Thursday, August 17, 2017

A Triple Feature At The Monkey House: Inglourious Basterds, There Will Be Blood and The Grand Budapest Hotel

When I find myself in times of trouble — and Lord knows, these are troubled times — I turn not to the Bible or the op-ed page, but to the movies.

With Katie-Bar-The-Door out of town on Tuesday, I took the day off and by happenstance, wound up watching a triple feature of films contemplating man's ugliest impulses. I came away with a renewed sense of optimism that if we can't fix the world, we can at least spruce up our little corner of it.

These movies have been around a long while so spoilers abound. No complaining.

First up on the program was Quentin Tarantino's Inglourious Basterds, a film I saw in the theater back in 2009. I hailed it as a masterpiece at the time then haven't watched it since, afraid to find out I was wrong.

I needn't have worried. As with all of Tarantino's movies, there's lots of talk punctuated by cartoonish levels of violence; as with most of his movies, it's absolutely brilliant.

Freed of the need to follow the plot and digest the movie's many surprises, this time around I allowed myself the luxury of thinking and perhaps even more dangerous, feeling. As it turns out, Inglourious Basterds has something to say about our current predicament, although I'd hesitate to suggest it offers a workable solution.

- **ACTIVITIES**:
A – Using the post about the triple feature, decide whether each statement agrees with it, answering yes or no and quoting the exact words that decide it: (i) The writer first saw Inglourious Basterds in a theater in 2009. (ii) In troubled times the writer turns to the Bible. (iii) The writer has rewatched Inglourious Basterds several times since first seeing it.
B – Carry on the post about the triple feature from its last sentence.
The data that comes after this text isn't needed for anything here.

- **RECORDED INFORMATION**:
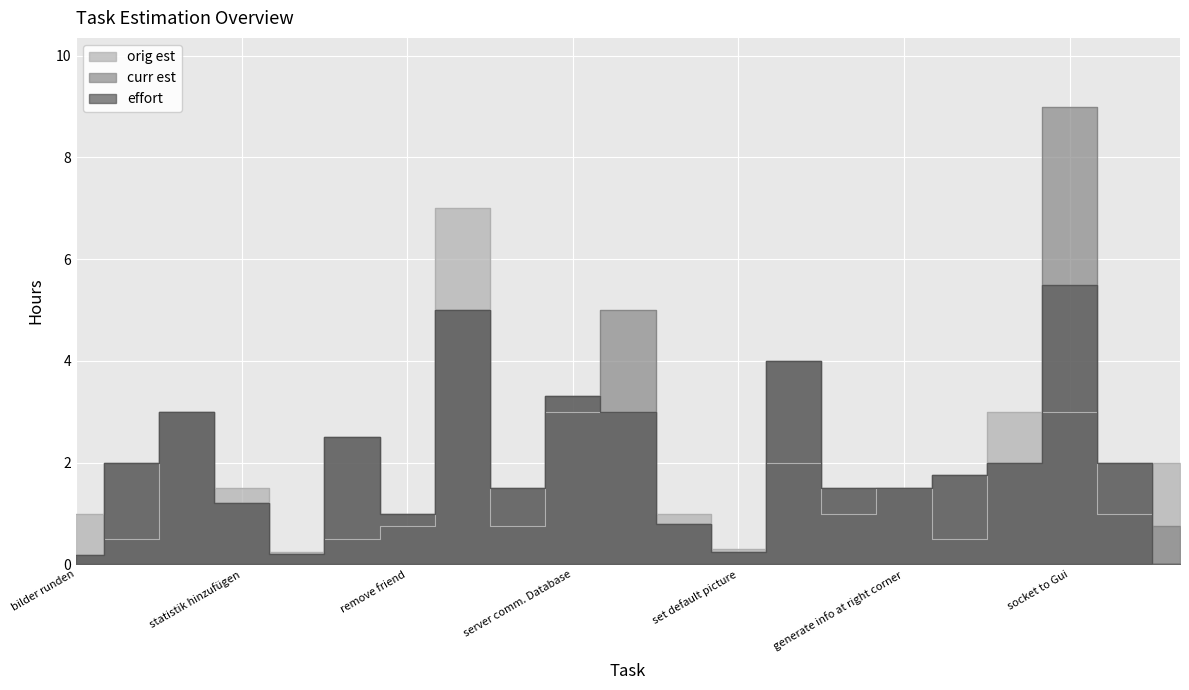

True or false: effort and curr est cross at least once.

False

- **RESPONSES PER TASK**:
A –
(i) Yes: "a film I saw in the theater back in 2009."
(ii) No: "I turn not to the Bible or the op-ed page, but to the movies."
(iii) No: "then haven't watched it since, afraid to find out I was wrong."

B –
If you don't know the movie, it's set in Nazi-occupied France during World War II and follows three broad narratives — that of "the Jew Hunter" Colonel Hans Landa (Christoph Waltz in an Oscar-winning turn), and his favorite prey, Shosanna (Mélanie Laurent); a British officer (Michael Fassbender) and his double-agent contact (Diane Kruger); and finally the Basterds of the title, a group of commandos (led by Brad Pitt) wreaking havoc behind the German lines.

"We in the killin' Nazi business. And cousin, business is a-boomin'." Those Germans the Basterds don't kill, wind up with a swastika carved into their foreheads as a sign for the rest of time that they once fought in service of the worst cause in human history.

These three narrative threads converge on a small cinema in Paris where the Reich's leaders, including Hitler himself, are attending a movie premiere.

But that's the plot. It was the message I was interested in this time around. And that is this: Whether you are a true-believer or a shameless opportunist, an enthusiastic volunteer or a pants-wetting draftee, you are responsible for the cause you fight for and you will answer for the damage you do.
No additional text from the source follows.